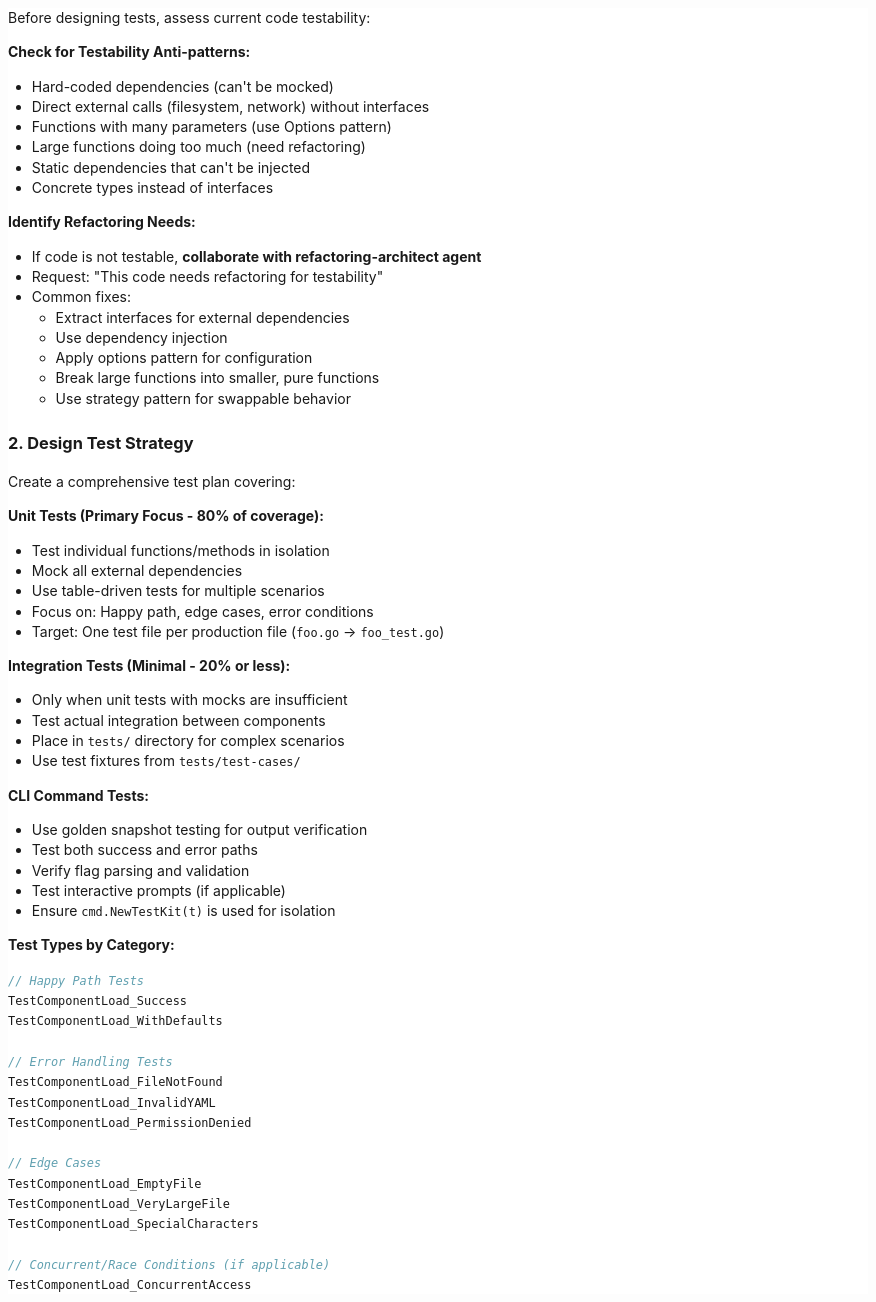 Before designing tests, assess current code testability:

**Check for Testability Anti-patterns:**
- Hard-coded dependencies (can't be mocked)
- Direct external calls (filesystem, network) without interfaces
- Functions with many parameters (use Options pattern)
- Large functions doing too much (need refactoring)
- Static dependencies that can't be injected
- Concrete types instead of interfaces

**Identify Refactoring Needs:**
- If code is not testable, **collaborate with refactoring-architect agent**
- Request: "This code needs refactoring for testability"
- Common fixes:
  - Extract interfaces for external dependencies
  - Use dependency injection
  - Apply options pattern for configuration
  - Break large functions into smaller, pure functions
  - Use strategy pattern for swappable behavior

### 2. Design Test Strategy

Create a comprehensive test plan covering:

**Unit Tests (Primary Focus - 80% of coverage):**
- Test individual functions/methods in isolation
- Mock all external dependencies
- Use table-driven tests for multiple scenarios
- Focus on: Happy path, edge cases, error conditions
- Target: One test file per production file (`foo.go` → `foo_test.go`)

**Integration Tests (Minimal - 20% or less):**
- Only when unit tests with mocks are insufficient
- Test actual integration between components
- Place in `tests/` directory for complex scenarios
- Use test fixtures from `tests/test-cases/`

**CLI Command Tests:**
- Use golden snapshot testing for output verification
- Test both success and error paths
- Verify flag parsing and validation
- Test interactive prompts (if applicable)
- Ensure `cmd.NewTestKit(t)` is used for isolation

**Test Types by Category:**
```go
// Happy Path Tests
TestComponentLoad_Success
TestComponentLoad_WithDefaults

// Error Handling Tests
TestComponentLoad_FileNotFound
TestComponentLoad_InvalidYAML
TestComponentLoad_PermissionDenied

// Edge Cases
TestComponentLoad_EmptyFile
TestComponentLoad_VeryLargeFile
TestComponentLoad_SpecialCharacters

// Concurrent/Race Conditions (if applicable)
TestComponentLoad_ConcurrentAccess
```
┄┄┄┄┄┄┄┄┄┄
Could you copy, exactly and with no pictures, each line from the first one above to the line holding "- Mock all external dependencies"?

 Before designing tests, assess current code testability:

**Check for Testability Anti-patterns:**
- Hard-coded dependencies (can't be mocked)
- Direct external calls (filesystem, network) without interfaces
- Functions with many parameters (use Options pattern)
- Large functions doing too much (need refactoring)
- Static dependencies that can't be injected
- Concrete types instead of interfaces

**Identify Refactoring Needs:**
- If code is not testable, **collaborate with refactoring-architect agent**
- Request: "This code needs refactoring for testability"
- Common fixes:
  - Extract interfaces for external dependencies
  - Use dependency injection
  - Apply options pattern for configuration
  - Break large functions into smaller, pure functions
  - Use strategy pattern for swappable behavior

### 2. Design Test Strategy

Create a comprehensive test plan covering:

**Unit Tests (Primary Focus - 80% of coverage):**
- Test individual functions/methods in isolation
- Mock all external dependencies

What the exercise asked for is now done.